| Prompt |
Retype the passage on wind farms and habitat loss, starting with "Similar conflicts between" and going on through "to climate change.", without changing a word.

(Extract provided Opens)

The public environmental report says the wind farm will result in the removal of 662 hectares (ha) of Sharman's rock wallaby habitat, 746 ha of koala habitat, 709 ha of northern greater glider habitat, and 754 ha of red goshawk habitat, in an area larger than the Melbourne CBD.
Similar conflicts between native flora and fauna and renewable energy mega-projects are coming to a head from Tasmania to Cape York as federal and state governments pursue accelerated targets for decarbonising the electricity grid. The destruction of landscapes, disruption of farming and disturbance to local communities cannot be avoided, given the amount of land required to generate grid-scale power from dilute energy sources and inherently inefficient conversion. The technology behind wind turbines is at least 3000 years old: the world's flimsiest fluid (air) by the least-efficient energy converter (a propeller).
The encroachment of wind turbines on land in Norway, on which the Sámi people have herded reindeer for centuries, has convinced the country's green movement that they need another solution to climate change.

(Extract provided Closes)
(The data Opens)

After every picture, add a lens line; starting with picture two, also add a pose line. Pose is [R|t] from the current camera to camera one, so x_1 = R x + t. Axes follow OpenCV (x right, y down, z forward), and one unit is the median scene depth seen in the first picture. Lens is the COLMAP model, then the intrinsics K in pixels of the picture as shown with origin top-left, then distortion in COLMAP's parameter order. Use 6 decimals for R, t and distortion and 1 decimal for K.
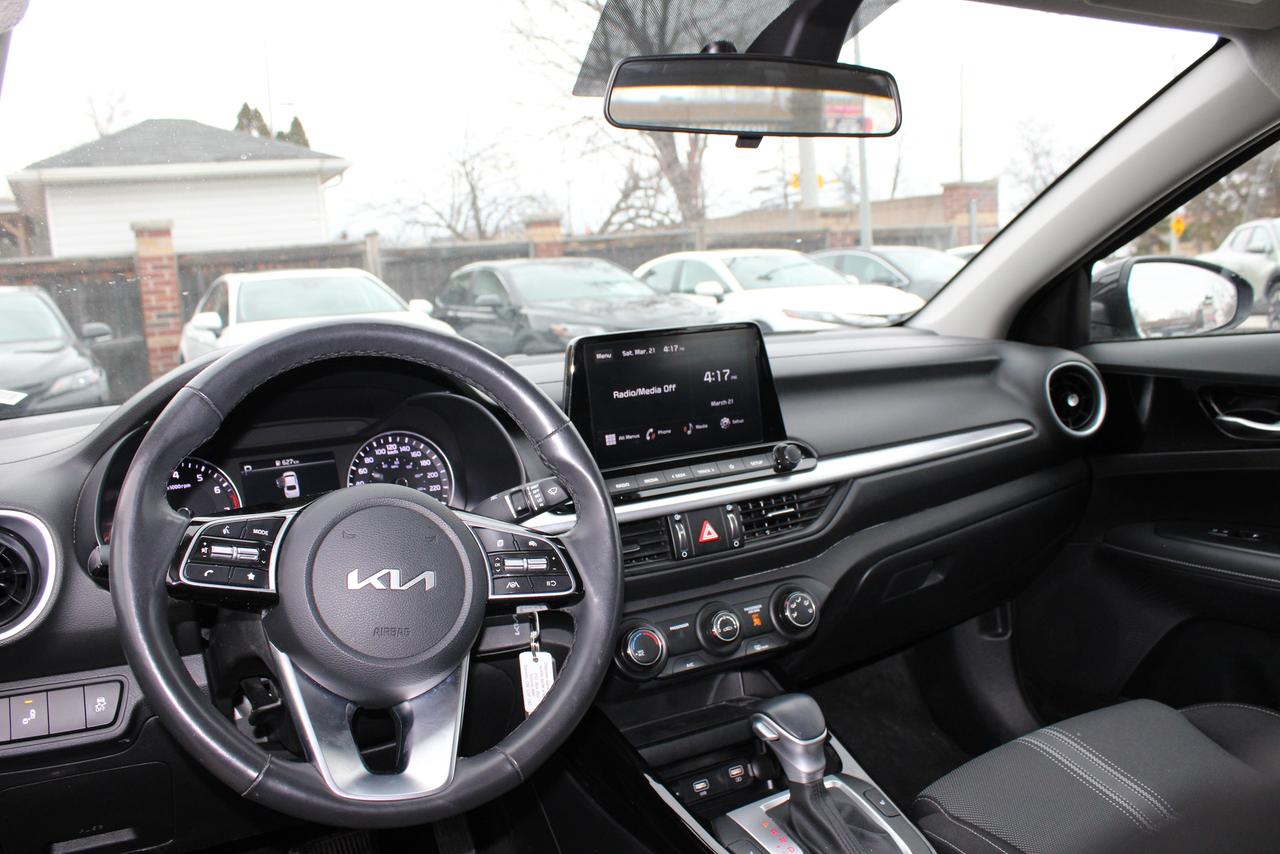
lens RADIAL K [[1050.1, 0, 635.9], [0, 1050.1, 435.9], [0, 0, 1]] dist [-0.085519, 0.006188]
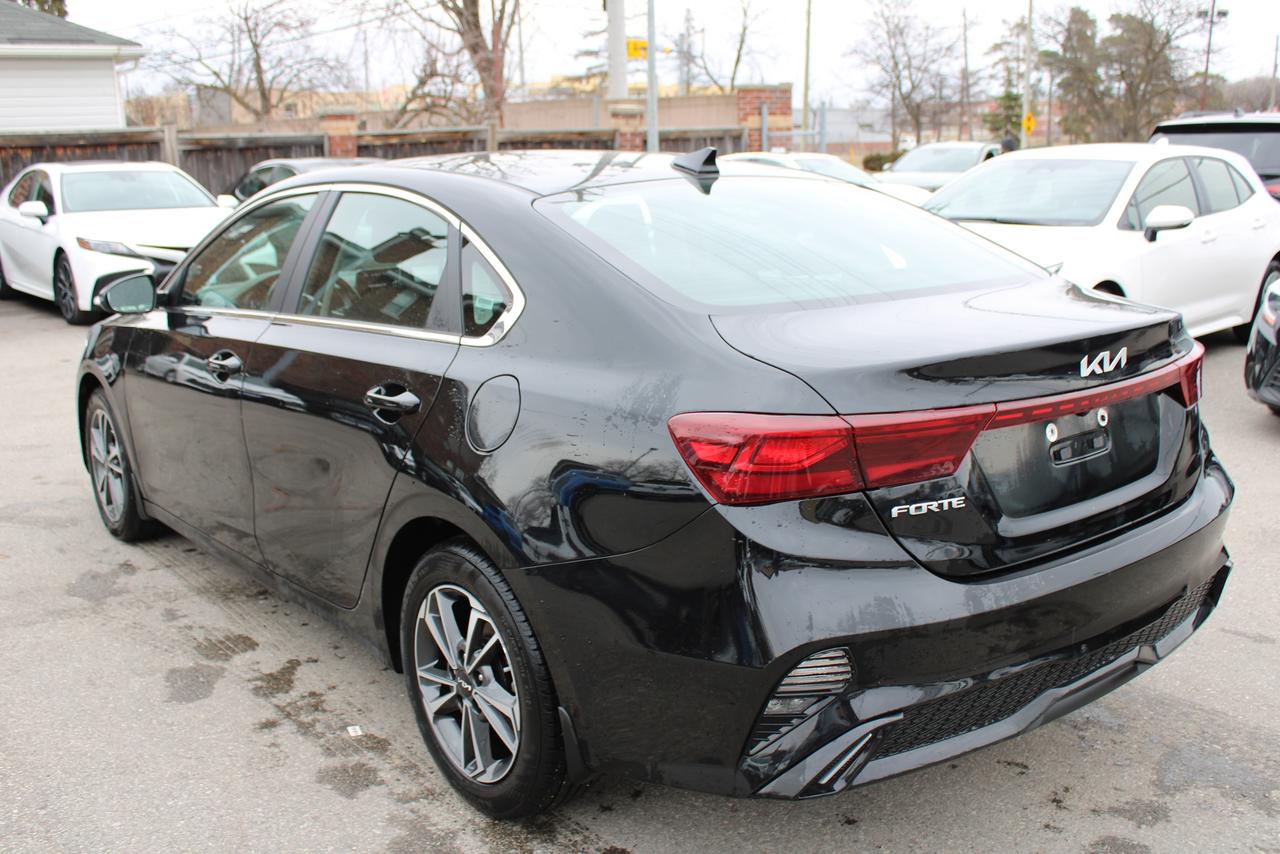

(The data Closes)

| Solution to this task |
Similar conflicts between native flora and fauna and renewable energy mega-projects are coming to a head from Tasmania to Cape York as federal and state governments pursue accelerated targets for decarbonising the electricity grid. The destruction of landscapes, disruption of farming and disturbance to local communities cannot be avoided, given the amount of land required to generate grid-scale power from dilute energy sources and inherently inefficient conversion. The technology behind wind turbines is at least 3000 years old: the world's flimsiest fluid (air) by the least-efficient energy converter (a propeller).
The encroachment of wind turbines on land in Norway, on which the Sámi people have herded reindeer for centuries, has convinced the country's green movement that they need another solution to climate change.